Here we see alcohol greatly raises the quality of wines with the help of citric acid. Citric acid caps off lower in the high quality wines compared to the other levels of wine quality but the numbers cluster above mid level for citric acid. That being said, citric acid doesn’t make great wine by itself but it certainly seems to be a popular variable while it is within a certain range when deciding if it is a high quality wine

Plot Two

Here we see sulphates playing a role similar to citric acid in that it isn’t maximized in high quality wines but just the right amount, within a small range, elevates the wine quality along with alcohol.

Plot Three

Here we see citric acid and sulphates positively effecting the quality of wine but within a small range compared to average and low quality.

Reflection

Overall, I found that alcohol plays a great deal in raising red wine quality along with a little help from citric acid, density, and sulphates. Obviously, alcohol alone does not determine a high quality wine. Some things to consider from looking at these results are that alcohol is volatile and therefor can fume aromatics more potently. Low levels of sugar with high quality wines yet density increasing with alcohol and quality suggests other elements, like, perhaps the concentration/thickness of the grape skins that give it high tannins, deep color, and aromatics.

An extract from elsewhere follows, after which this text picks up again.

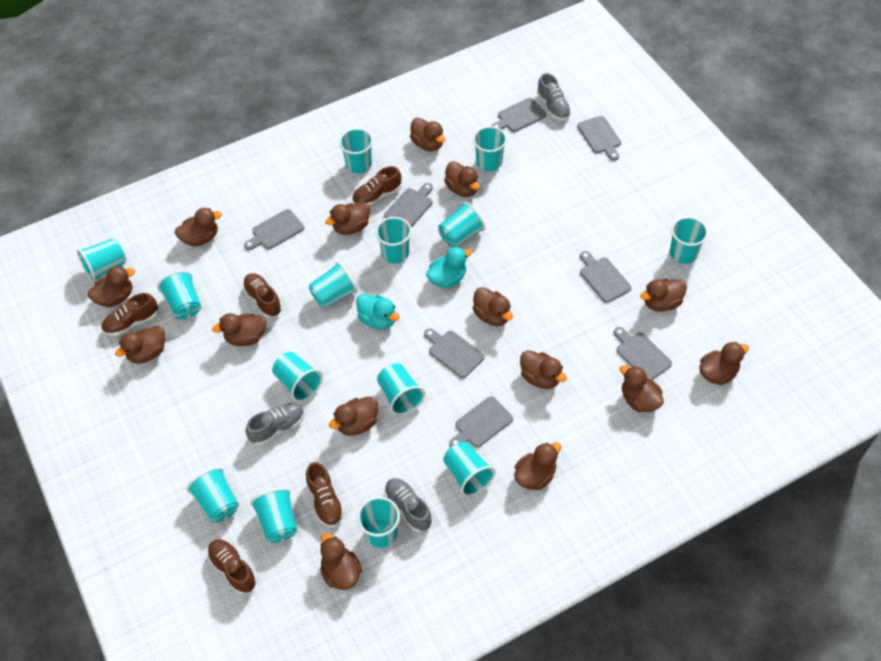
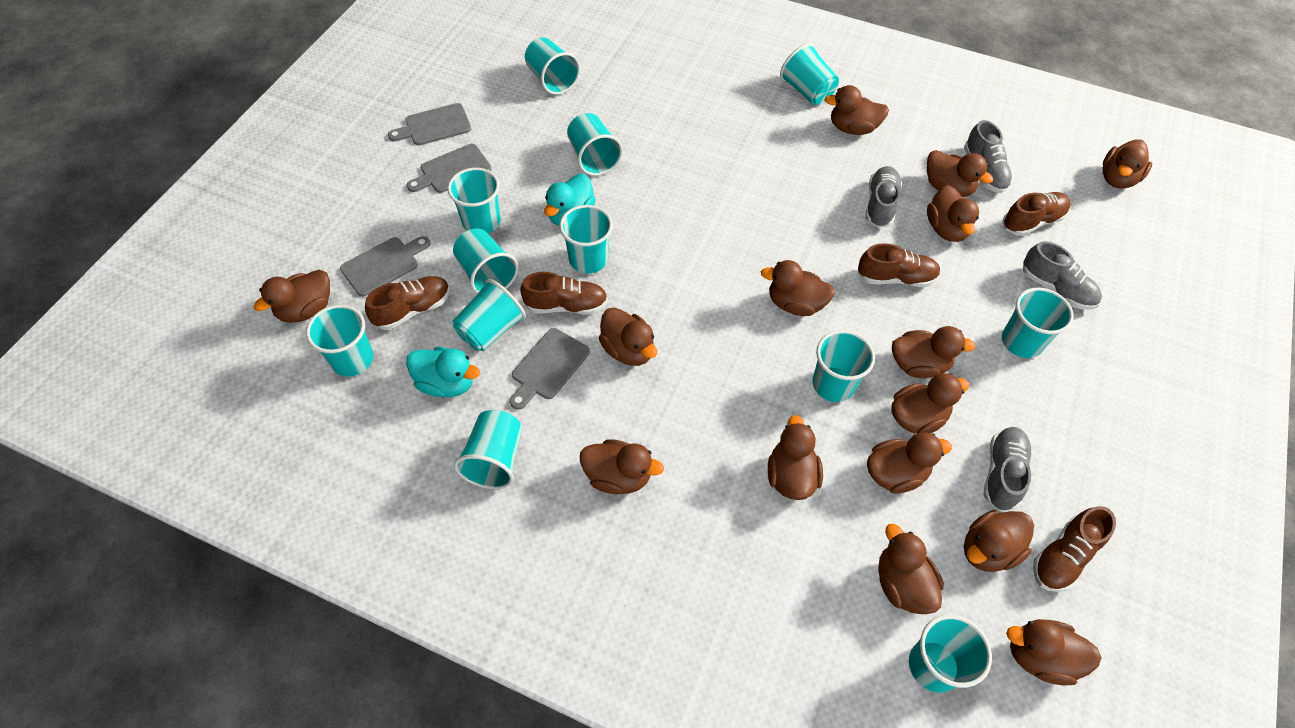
grey cutting board: 8 -> 4
grey shoe: 3 -> 4
turquoise cup: 14 -> 12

Another assumption I deduce from seeing low levels of sulphates in high quality wines but the need for them to be present in high quality wines is, we all know aged wines are generally considered “higher quality” wine, so I suggest the sulphates did their job well preserving the wine and as the wine aged the sulphates dissipated. Wines that never had enough sulphates in them probably oxidized early on and became less favored. Wines that had a lot of sulphates probably had too much added or where not aged well enough for the sulphates to dissipate. It seems the quote at the beginning of my analysis rings true that high quality wines are well balanced.

I think the most difficult part of this analysis was to focus in on certain points and not over thinking it. Data can be shown in many ways and still be made sense of so it was difficult having such a variety to choose from. For further analysis of red wine quality, new variables like grape varietal, terroir, harvest season, statistics on the weather of each year the grapes where harvested, etc. could make a significant impact on determining what variables makes wine quality high.